There are millions of apps available now, and more are being created every day. Some of these applications are simple games, while others contain useful functions and information that could actually be quite valuable to the employee and the business.
The challenge is trying to determine with certainty if a particular app is going to keep your confidential information protected. There are many reputable apps out there that are very straightforward when it comes to asking for permission to access data. Others are not nearly as upfront about this question.
Even if you ask your employees within your BYOD network to read the application’s terms and conditions before downloading or allowing any permissions, this does not mean that your information will be safe. According to SC Magazine, many applications will use generic and/or deceptive language in their agreements, sometimes asking for permission to do one thing, but really doing another.
Even the most innocuous apps can potentially do significant harm to your business. These applications are often able to access a lot of data within your mobile device. They could have access to your contact lists, photos, email, calendar and many other files.
Many of these apps, unless they are shut down properly, will continually operate in the background, consistently accessing data and gradually draining the battery of the device.
What do the apps do with the information? Some will use your contact lists to promote the app to your friends and colleagues. This may be irritating and unprofessional, but is not particularly dangerous.
The digital security problems occur when the app developers pull information from your devices and sell this data to third parties, which are typically marketers and analytics companies. Allowing app developers or these third parties to access company information can potentially be very dangerous and costly for the business, its colleagues and its customers.

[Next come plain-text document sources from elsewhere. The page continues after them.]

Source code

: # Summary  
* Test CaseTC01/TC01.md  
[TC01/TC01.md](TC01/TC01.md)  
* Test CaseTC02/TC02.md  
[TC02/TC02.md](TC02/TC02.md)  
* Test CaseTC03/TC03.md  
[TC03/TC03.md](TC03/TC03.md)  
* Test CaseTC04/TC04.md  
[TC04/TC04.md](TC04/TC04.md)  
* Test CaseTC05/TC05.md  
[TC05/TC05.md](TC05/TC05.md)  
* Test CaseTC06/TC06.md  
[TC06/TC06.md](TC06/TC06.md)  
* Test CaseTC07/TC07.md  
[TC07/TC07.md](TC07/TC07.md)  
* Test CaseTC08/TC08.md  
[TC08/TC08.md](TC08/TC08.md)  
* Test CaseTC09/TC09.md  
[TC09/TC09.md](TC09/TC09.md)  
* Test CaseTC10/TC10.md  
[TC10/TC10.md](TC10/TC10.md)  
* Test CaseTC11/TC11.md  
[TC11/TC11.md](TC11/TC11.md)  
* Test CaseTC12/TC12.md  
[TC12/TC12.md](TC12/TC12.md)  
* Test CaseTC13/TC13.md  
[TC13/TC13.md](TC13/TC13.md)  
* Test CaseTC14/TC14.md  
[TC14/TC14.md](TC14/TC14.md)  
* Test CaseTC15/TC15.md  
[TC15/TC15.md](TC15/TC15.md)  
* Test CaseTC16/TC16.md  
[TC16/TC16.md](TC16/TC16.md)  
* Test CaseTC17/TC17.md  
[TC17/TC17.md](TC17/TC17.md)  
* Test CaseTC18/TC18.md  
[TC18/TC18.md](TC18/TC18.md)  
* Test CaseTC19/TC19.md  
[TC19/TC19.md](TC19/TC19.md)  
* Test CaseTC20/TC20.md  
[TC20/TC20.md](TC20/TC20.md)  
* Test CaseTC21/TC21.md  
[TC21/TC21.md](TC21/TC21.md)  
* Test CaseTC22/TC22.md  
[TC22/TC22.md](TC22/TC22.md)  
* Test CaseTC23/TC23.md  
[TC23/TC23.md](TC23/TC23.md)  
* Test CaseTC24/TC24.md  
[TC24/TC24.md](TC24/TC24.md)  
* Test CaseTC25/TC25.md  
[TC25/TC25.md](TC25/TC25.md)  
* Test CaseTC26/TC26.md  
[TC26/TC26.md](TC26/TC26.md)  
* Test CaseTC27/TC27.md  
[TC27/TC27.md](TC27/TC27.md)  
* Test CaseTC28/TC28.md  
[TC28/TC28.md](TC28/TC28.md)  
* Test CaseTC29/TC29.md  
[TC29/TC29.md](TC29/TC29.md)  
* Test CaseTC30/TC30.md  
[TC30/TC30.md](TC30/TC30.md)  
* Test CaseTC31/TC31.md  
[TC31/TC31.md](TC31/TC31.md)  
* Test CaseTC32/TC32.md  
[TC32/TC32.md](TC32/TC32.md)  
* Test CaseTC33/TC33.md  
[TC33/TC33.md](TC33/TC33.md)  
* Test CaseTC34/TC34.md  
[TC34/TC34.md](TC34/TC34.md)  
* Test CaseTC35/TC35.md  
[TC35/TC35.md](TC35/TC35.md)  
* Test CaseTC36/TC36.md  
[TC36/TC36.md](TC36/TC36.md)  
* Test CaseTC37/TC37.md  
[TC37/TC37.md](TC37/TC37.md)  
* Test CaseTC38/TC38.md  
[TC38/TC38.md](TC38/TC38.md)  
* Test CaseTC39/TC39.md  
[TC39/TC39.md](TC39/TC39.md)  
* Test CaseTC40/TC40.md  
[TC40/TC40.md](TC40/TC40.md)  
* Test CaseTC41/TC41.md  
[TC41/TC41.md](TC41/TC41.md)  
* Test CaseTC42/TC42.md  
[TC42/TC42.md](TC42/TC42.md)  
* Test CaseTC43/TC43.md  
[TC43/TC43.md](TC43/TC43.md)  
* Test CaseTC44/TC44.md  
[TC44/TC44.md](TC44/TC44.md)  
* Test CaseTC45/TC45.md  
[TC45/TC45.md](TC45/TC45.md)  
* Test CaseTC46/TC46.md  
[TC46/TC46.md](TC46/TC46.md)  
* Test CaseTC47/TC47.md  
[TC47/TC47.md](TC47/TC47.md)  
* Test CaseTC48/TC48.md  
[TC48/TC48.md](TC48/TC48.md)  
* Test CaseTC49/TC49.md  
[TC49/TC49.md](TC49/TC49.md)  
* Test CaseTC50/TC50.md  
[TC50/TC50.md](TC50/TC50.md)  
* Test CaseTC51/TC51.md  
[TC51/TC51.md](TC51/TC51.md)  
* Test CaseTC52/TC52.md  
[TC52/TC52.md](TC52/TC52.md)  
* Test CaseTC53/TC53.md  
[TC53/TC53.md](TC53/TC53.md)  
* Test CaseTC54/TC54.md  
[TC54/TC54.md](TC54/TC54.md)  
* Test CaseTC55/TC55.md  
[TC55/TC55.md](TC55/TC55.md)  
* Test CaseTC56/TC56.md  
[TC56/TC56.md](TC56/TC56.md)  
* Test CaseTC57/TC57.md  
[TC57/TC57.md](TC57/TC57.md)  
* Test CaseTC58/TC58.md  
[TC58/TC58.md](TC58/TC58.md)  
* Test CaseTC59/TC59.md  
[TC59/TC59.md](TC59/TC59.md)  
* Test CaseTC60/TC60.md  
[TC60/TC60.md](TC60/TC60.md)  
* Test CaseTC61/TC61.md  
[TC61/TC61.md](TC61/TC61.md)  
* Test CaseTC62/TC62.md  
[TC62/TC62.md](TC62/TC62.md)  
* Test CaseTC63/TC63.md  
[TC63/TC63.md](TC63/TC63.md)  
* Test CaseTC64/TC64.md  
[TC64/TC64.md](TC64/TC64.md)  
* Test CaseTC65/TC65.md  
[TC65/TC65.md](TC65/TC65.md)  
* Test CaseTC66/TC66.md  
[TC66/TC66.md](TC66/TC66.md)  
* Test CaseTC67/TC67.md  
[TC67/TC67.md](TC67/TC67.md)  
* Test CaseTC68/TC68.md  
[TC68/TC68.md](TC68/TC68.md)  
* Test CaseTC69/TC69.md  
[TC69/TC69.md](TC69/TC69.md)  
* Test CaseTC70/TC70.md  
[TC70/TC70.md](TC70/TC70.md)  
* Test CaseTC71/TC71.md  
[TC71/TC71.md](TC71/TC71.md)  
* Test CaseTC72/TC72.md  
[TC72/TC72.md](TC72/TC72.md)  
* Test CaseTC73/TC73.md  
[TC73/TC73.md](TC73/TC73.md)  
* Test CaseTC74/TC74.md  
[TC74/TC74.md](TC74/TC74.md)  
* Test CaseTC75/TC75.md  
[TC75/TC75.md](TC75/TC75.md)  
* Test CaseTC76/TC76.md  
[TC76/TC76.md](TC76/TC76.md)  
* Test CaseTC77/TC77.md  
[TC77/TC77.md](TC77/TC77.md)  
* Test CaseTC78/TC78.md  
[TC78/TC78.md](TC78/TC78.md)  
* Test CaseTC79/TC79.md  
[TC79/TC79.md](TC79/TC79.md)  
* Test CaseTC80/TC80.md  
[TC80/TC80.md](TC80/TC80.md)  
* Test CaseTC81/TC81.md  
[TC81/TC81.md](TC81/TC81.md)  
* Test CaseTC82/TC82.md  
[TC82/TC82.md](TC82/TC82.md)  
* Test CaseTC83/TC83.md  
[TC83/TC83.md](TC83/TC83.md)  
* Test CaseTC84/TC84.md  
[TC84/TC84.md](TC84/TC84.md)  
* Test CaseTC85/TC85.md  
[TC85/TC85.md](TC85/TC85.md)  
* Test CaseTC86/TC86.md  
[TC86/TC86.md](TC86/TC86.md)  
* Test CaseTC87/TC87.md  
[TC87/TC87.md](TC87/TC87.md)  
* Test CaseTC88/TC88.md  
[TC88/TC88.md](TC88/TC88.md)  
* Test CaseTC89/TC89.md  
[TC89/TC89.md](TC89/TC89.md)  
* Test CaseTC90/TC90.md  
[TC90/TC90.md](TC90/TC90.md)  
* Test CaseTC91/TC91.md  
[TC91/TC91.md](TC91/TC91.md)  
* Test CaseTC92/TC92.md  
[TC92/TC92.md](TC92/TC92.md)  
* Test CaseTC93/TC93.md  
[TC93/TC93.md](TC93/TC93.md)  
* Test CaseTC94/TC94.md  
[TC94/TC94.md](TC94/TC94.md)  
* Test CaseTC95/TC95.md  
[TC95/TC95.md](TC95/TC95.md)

SC Magazine reports that the free applications are more likely to be guilty of gathering and selling your information than paid apps. This is because the companies that develop these applications need alternative ways of generating revenue, and they use the sale of information instead of charging for the app itself.
Applications rely heavily on the use of various types of information collected by the device, and they will often use clever tactics to get around permissions issues.
For example, some applications will ask permission before accessing GPS location data. If you, or your employee within your BYOD network, deny the application this permission, the app may use other methods of tracking your location. The app may use GOIP tracking or may use your wireless connection in order to gather this data.
Many users of applications do not realize the full extent of what they are agreeing to when they do provide permission to an application wishing to collect data. The app, and all third parties that operate within the app, are then able to extract information.
While BYOD policies are becoming very popular, they must be implemented carefully. The latest App Reputation Report stated that 79% of the most popular iOS and Android applications have some type of security or privacy issue. Employers creating BYOD policies should consult with digital forensics specialists to develop a strategy to address these risks.